§ **Extracted data**
==================================================

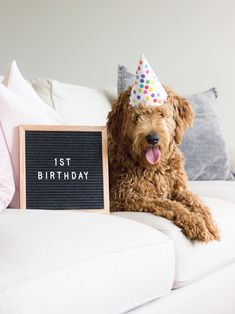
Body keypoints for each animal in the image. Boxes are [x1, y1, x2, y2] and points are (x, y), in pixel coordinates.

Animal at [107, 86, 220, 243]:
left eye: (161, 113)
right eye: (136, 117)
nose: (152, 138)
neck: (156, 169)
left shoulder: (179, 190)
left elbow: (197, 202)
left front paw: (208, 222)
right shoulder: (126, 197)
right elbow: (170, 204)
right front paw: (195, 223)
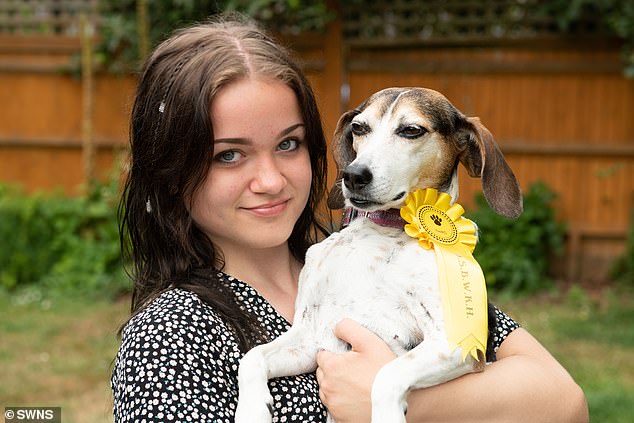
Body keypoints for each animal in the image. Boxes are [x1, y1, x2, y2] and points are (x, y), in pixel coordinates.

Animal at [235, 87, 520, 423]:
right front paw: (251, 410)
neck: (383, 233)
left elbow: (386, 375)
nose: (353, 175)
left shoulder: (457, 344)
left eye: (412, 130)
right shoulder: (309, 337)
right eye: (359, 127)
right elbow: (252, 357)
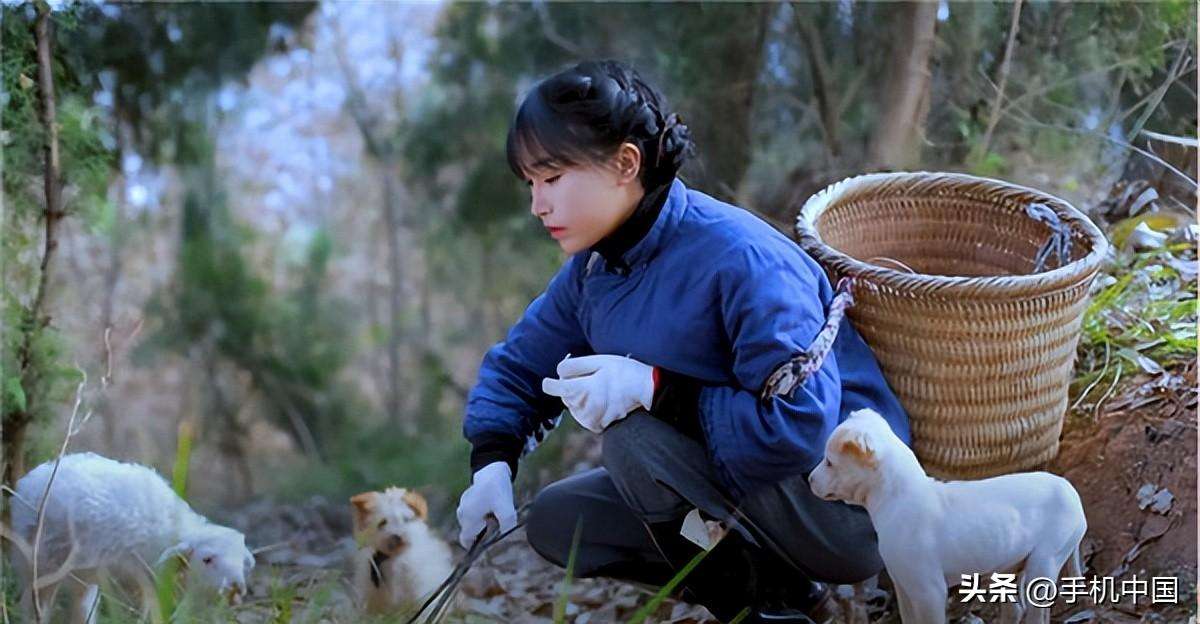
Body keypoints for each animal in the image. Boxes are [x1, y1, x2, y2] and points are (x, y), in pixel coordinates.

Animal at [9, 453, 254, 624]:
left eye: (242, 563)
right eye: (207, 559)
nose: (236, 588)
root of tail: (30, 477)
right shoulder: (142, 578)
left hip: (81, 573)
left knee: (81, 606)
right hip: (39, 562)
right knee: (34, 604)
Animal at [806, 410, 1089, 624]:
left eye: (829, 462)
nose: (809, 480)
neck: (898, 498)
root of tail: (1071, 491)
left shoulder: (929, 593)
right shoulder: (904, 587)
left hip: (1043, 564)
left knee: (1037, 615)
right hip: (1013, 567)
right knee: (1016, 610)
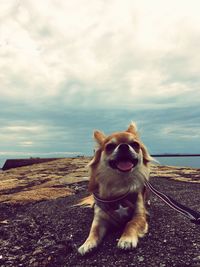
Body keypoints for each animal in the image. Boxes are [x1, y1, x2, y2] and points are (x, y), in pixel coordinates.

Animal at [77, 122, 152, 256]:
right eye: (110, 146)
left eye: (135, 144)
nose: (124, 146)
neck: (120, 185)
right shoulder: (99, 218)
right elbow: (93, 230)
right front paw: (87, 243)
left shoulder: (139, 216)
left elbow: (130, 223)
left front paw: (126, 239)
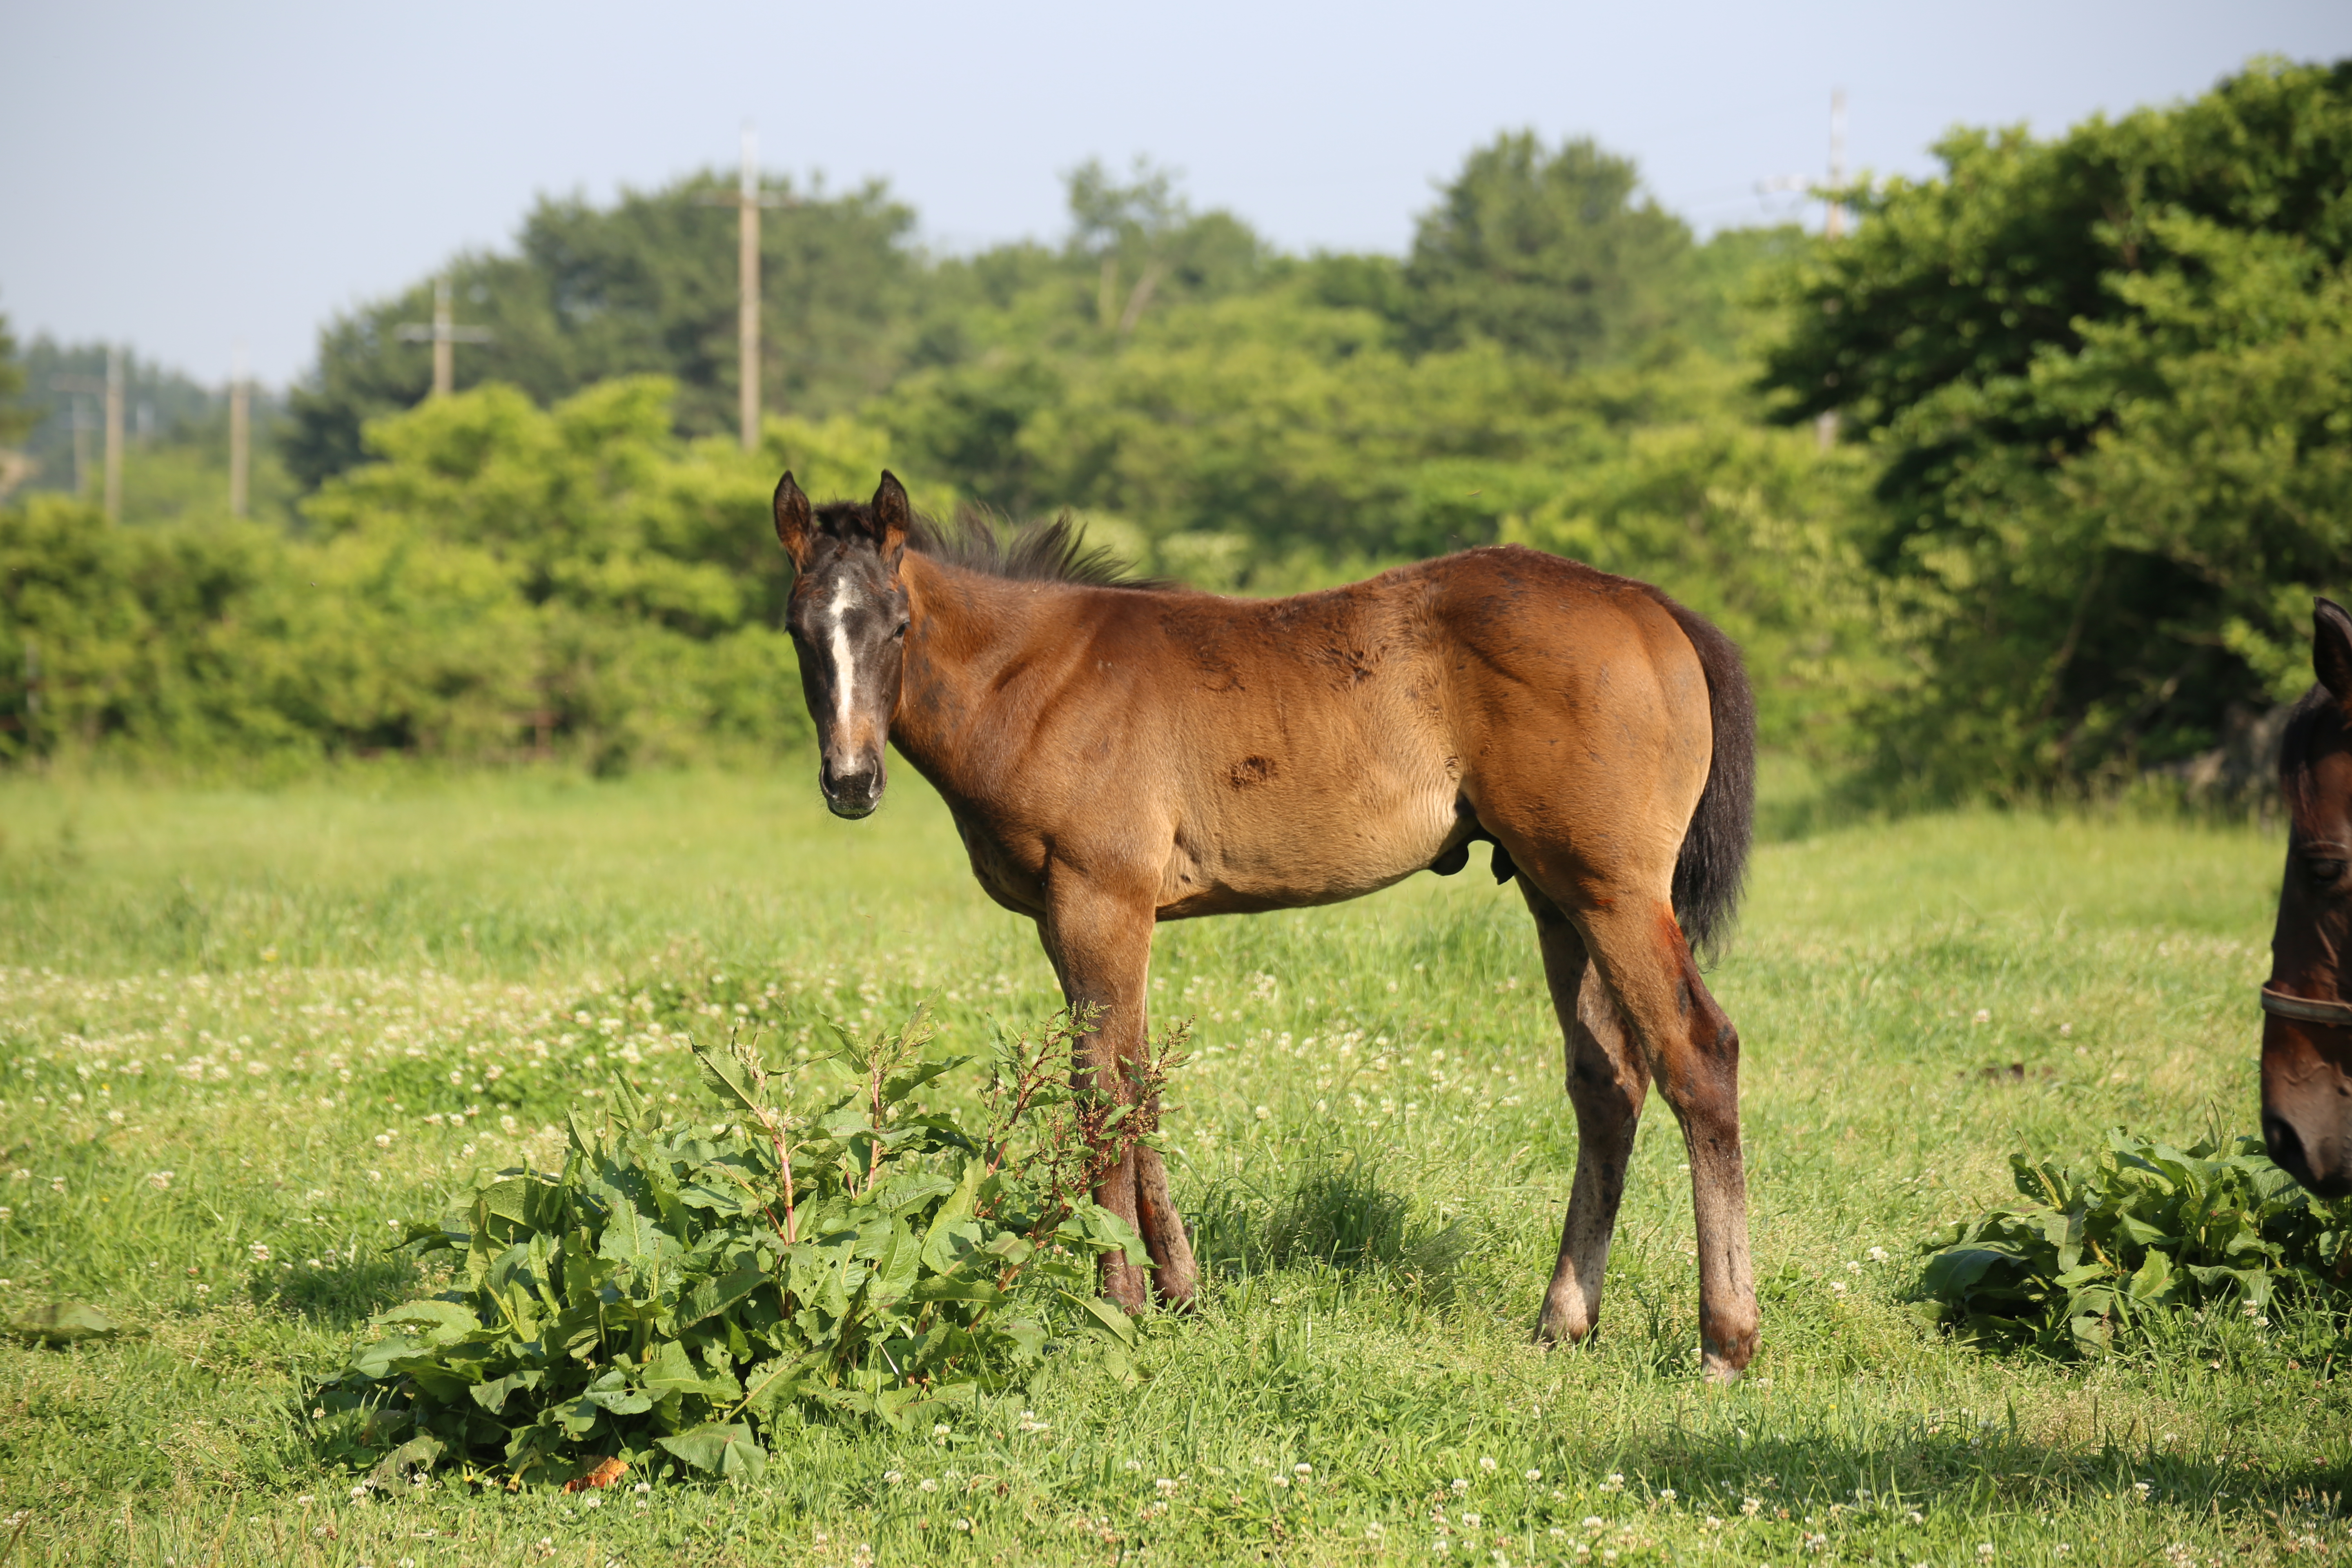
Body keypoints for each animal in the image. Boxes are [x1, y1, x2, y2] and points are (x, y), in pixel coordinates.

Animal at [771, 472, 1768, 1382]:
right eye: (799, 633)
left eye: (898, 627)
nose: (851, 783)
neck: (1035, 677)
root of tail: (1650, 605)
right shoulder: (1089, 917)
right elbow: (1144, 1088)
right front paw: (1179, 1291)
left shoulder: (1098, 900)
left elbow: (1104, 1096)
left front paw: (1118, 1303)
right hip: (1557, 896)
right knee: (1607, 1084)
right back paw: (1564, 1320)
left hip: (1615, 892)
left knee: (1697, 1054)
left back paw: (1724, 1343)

==================================================

§ **Task to carry out**
Reproduce word for word, with pictures dropped, only the part of the material above that opens with the line containing "left hip: (81, 573)" and closes with the line containing "left eye: (135, 144)".

§ **Response box**
left hip: (81, 573)
left knee: (81, 606)
right hip: (39, 562)
right knee: (34, 604)
Animal at [806, 410, 1089, 624]:
left eye: (829, 462)
nose: (809, 480)
neck: (898, 498)
root of tail: (1071, 491)
left shoulder: (929, 593)
right shoulder: (904, 587)
left hip: (1043, 564)
left knee: (1037, 615)
right hip: (1013, 567)
right knee: (1016, 610)
Body keypoints for each animal in the image. Boxes are [x1, y1, x2, y2] and points are (x, y), in pixel coordinates.

Animal at [77, 122, 152, 256]:
right eye: (110, 146)
left eye: (135, 144)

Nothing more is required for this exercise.